───── PAGE ─────

« And they brought down the Sun », soit en français « Et ils abattirent le soleil ». Ce titre éminemment « Postap » donné à l’exposition de Vincent Fouquet, également connu sous le nom d’ « Above Chaos » (« au-dessus du chaos », littéralement) qui se tient en ce moment au Black Dog à Paris, ne pouvait que retenir notre attention. Dessins à l’encre de Chine et photomontages déroutants, ces reflets justes, à notre sens, d’une époque trop souvent vécue comme une longue perdition, un lent abandon de notre espoir dans l’avenir, ont touché notre cœur suffisamment en profondeur pour que nous décidions de rencontrer leur auteur. Nous voulions savoir ce qui pouvait mener cet artiste brestois de 29 ans à plonger droit dans les déchirures des âmes et des corps. Comment souvent, l’homme derrière l’artiste est accueillant et affable. Rencontre avec un passionné d’art et d’imaginaire.
Above Chaos en interview
Que signifie Above Chaos ? Pourquoi ce nom ?
Pour bien percevoir quelque chose, une idée, un concept, pour bien distinguer ses contours et sa globalité, il faut prendre du recul, de la hauteur. C’est bien plus compliqué de modéliser les choses quand on les « vit » ou qu’on les envisage de l’intérieur. Dans mes créations, j’essaye de développer des thématiques ou éléments qu’un grand nombre de personne pourrait trouver sombres et/ou chaotiques. Et j’affectionne beaucoup la précision, que ça soit dans le dessin en lui-même, mais aussi la précision anatomique, historique, symbolique, etc. Ce qui me fait faire beaucoup de recherche en amont de la création, donc prendre une sorte de recul sur le sujet.
Dans mes travaux j’aime mélanger des opposés ; la vie / la mort – la lumière / l’obscurité – l’homme / l’animal – l’homme / le dieu – le réel / l’imaginaire ; non pas « en prenant parti » d’un côté ou de l’autre, mais justement en faisant une sorte de mélange de ces contraires.
Je n’aime pas catégoriser. Je n’aime pas les simplifications manichéennes d’une situation. L’être humain tend à catégoriser et simplifier ses semblables comme « amis » ou « ennemis ». On ne le voit que trop bien dans la politique, dans le sport et les supporters, dans les religions, le véganisme… Les médias contribuent beaucoup à cela aussi. C’est plus vendeur et divertissant pour eux de présenter le monde comme des films hollywoodiens.
En ceci, je ne pense pas que nous vivions dans une période « de chaos » ou « d’ordre », mais la façon qu’a l’humain de se tirer une balle dans le pied depuis l’avènement d’Internet et des médias est sûrement contre-productive et chaotique.

───── SEGMENT DE DONNÉES ─────

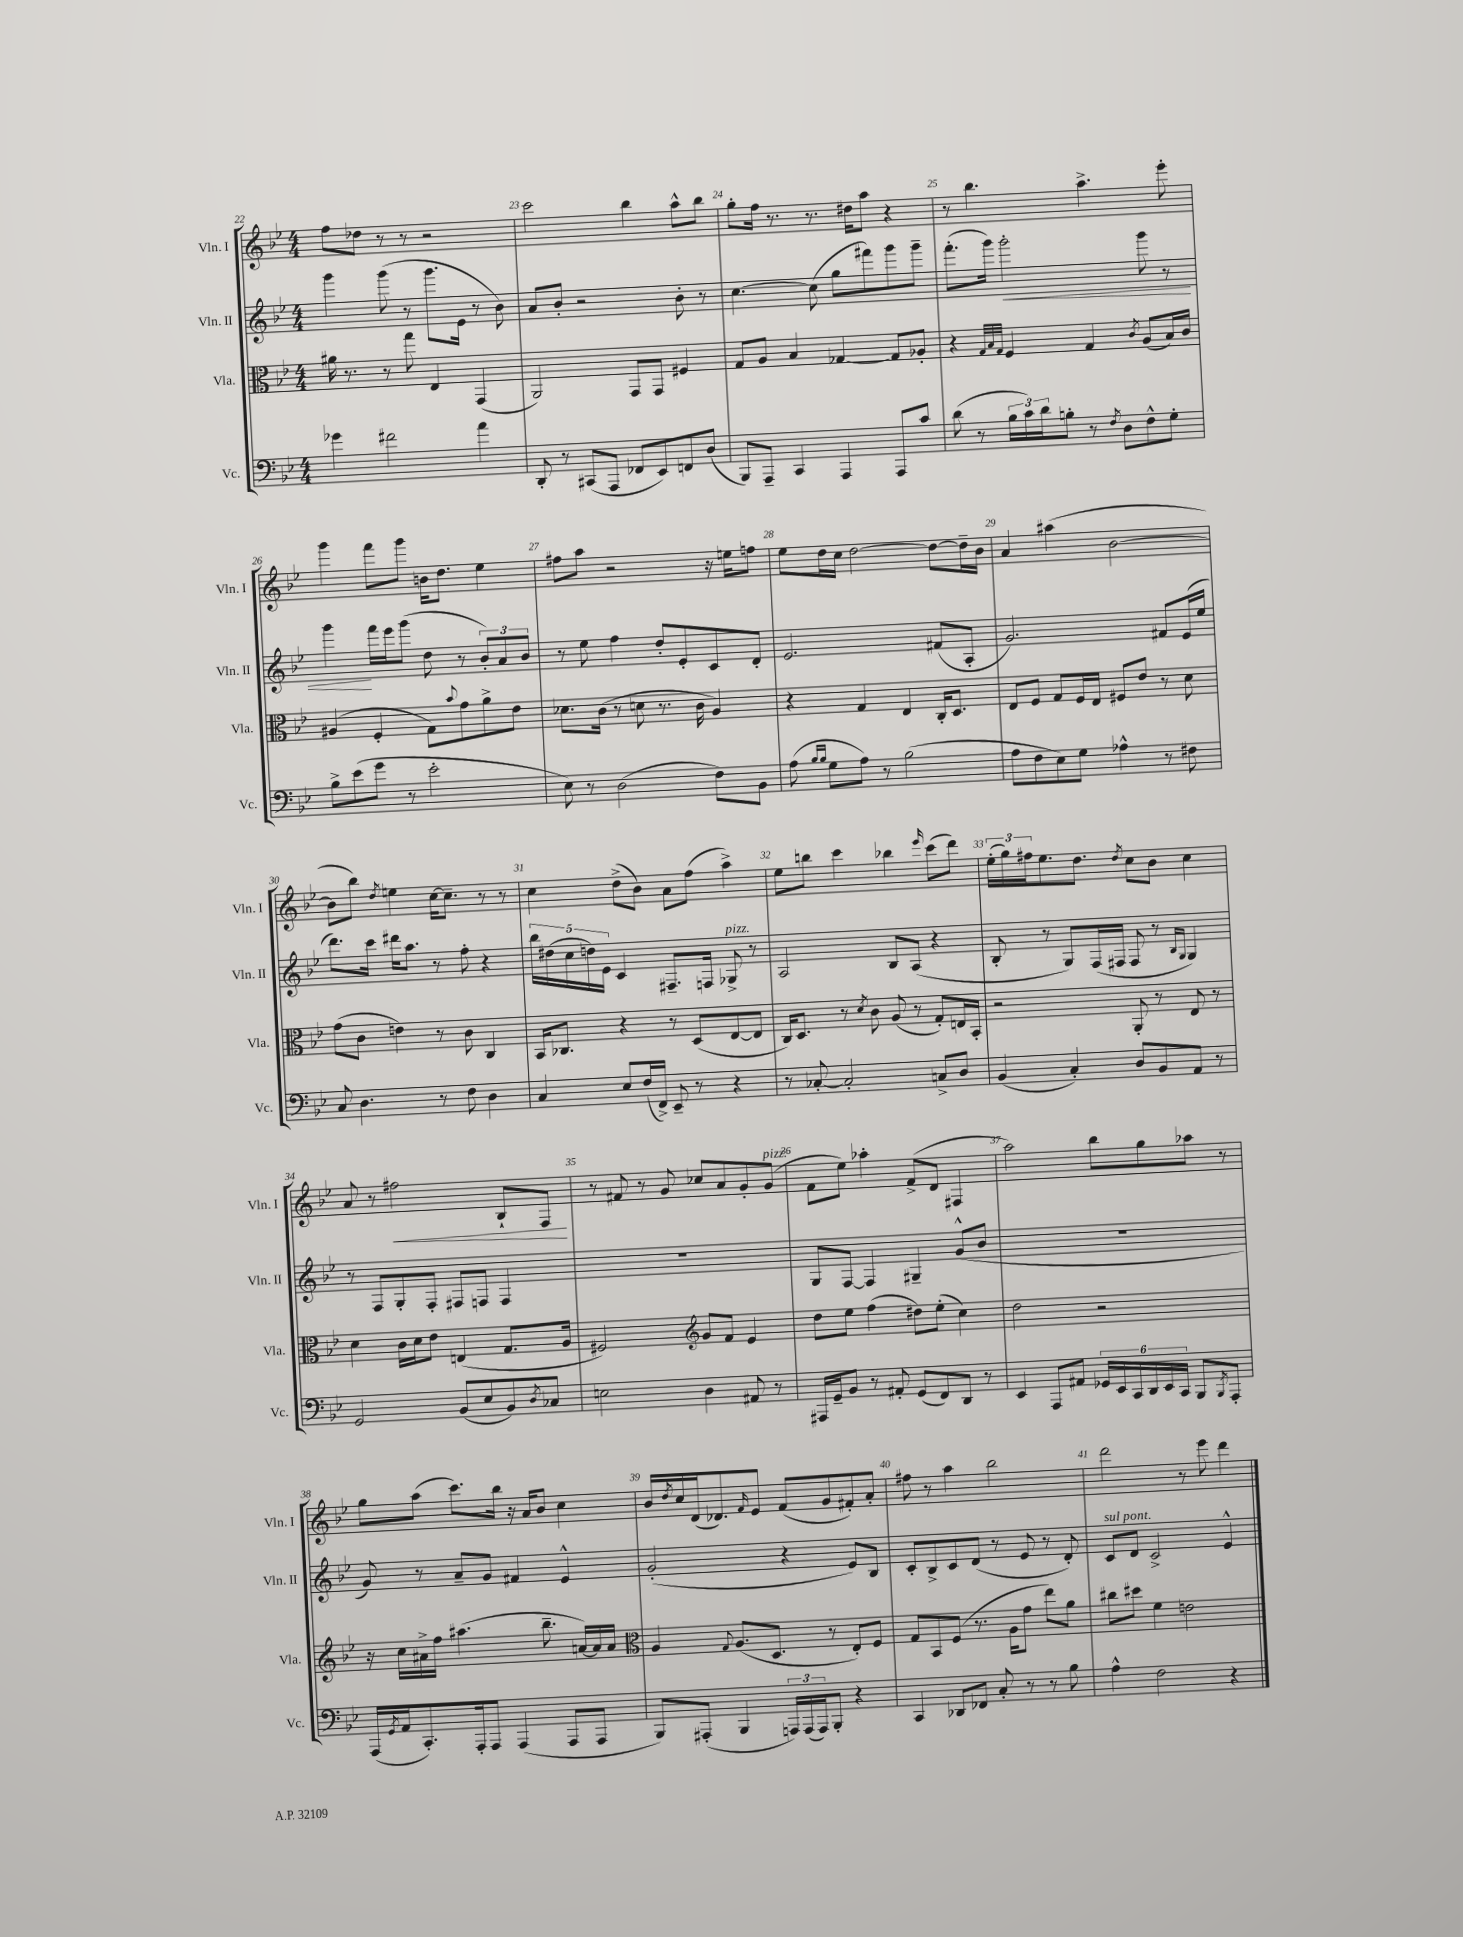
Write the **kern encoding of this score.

─────

### CONSIGNES:
1/ Selon l'entretien avec Above Chaos, dans quel lieu se tient l'exposition de Vincent Fouquet ?
2/ Indiquez si chacune de ces affirmations concorde avec l'entretien avec Above Chaos : (a) Vincent Fouquet est un artiste brestois de 29 ans. (b) L'artiste apprécie les simplifications manichéennes. (c) L'artiste pense que nous vivons dans une période de chaos.
3/ Prolongez l'entretien avec Above Chaos à partir de sa dernière phrase.

### RÉPONSES DANS L'ORDRE:
1/ Au Black Dog, à Paris.

2/
(a) Oui : “cet artiste brestois de 29 ans”.
(b) Non : “Je n’aime pas les simplifications manichéennes d’une situation.”
(c) Non : “je ne pense pas que nous vivions dans une période « de chaos » ou « d’ordre »”.

3/
Au vu de vos œuvres, on pourrait qualifier votre travail de « sombre ». Ce qualificatif vous convient-il ? Pourquoi… ou pourquoi pas ?
Je ne sais pas si mon travail est sombre. Le grand public, baigné dans la culture judéo-chrétienne depuis des siècles, assimile sans réfléchir les thématiques de mort à des tabous et des non-dits. Il en est de même pour des symboliques animalières (serpent, corbeau…) ou païennes, catégorisées comme maléfiques par ces religions, et donc « négatives et sombres ».
Je travaille dans ces problématiques. J’essaye d’opposer et associer la « sombreur » de certains éléments, de certains points de vues, en jouant sur les symboliques établies, avec la « luminosité », d’autres. D’amener de la beauté et de la grâce dans des thématiques sombres, et d’amener des dimensions sombres dans des thématiques lumineuses. En ceci, je pense réducteur de qualifier mon travail de seulement sombre.
Le Black Dog, où vous exposez, est un lieu mythique de la culture underground à Paris. Est-ce important pour vous d’exposer à cet endroit ?
Oui c’est important, surtout pour une première exposition à Paris. C’est un lieu underground mais populaire. J’ai collaboré avec un certain nombre de groupes de musique internationaux et populaires dans le public qui fréquente le Black Dog. C’est aussi un lieu assez culte en effet dans le milieu à Paris, et même en France, et des grands noms de l’art underground y ont déjà exposé, comme Giger, Seth Anton, Nihil, Akiza ou Trëz. C’était donc un très bon lieu pour mettre un premier pied à Paris.
Je vois que vous avez exposé au Hellfest. Musicalement, vous êtes metal à fond ?
Non. D’une manière générale, je ne me sens pas « métalleu », ni « gothique » d’ailleurs. J’écoute du metal oui, mais pas que. Mes écoutes sont en fonction de mon état d’esprit et de l’ambiance du moment. Mes écoutes vont de Kraftwerk à Meshuggah, en passant par Denez Prigent et Darkspace.
Vous revendiquez des influences aussi bien classiques, comme Doré ou Rembrandt, que modernes et alternatives, comme Druillet ou Giger (même si ces derniers ont fini par être plus largement reconnus)… Quel est votre parcours artistique ?
Je suis autodidacte en art graphique. J’ai eu un cursus classique en école de musique pendant 10 ou 15 ans.
J’aime piocher mes influences à droite à gauche. Giger et Druillet ont apportés des atmosphères et univers tellement impressionnants et inspirants… Mais en même temps, rien n’est plus épique qu’une illustration de Doré, et rien est plus abouti qu’un clair obscur de Rembrandt.
L’exposition And they brought down the sun se tient jusqu’au 2 juin 2018 au Black Dog, 26 Rue des Lombards, 75004 Paris. Vous pouvez également suivre le travail de Vincent Fouquet / Above Chaos sur Facebook.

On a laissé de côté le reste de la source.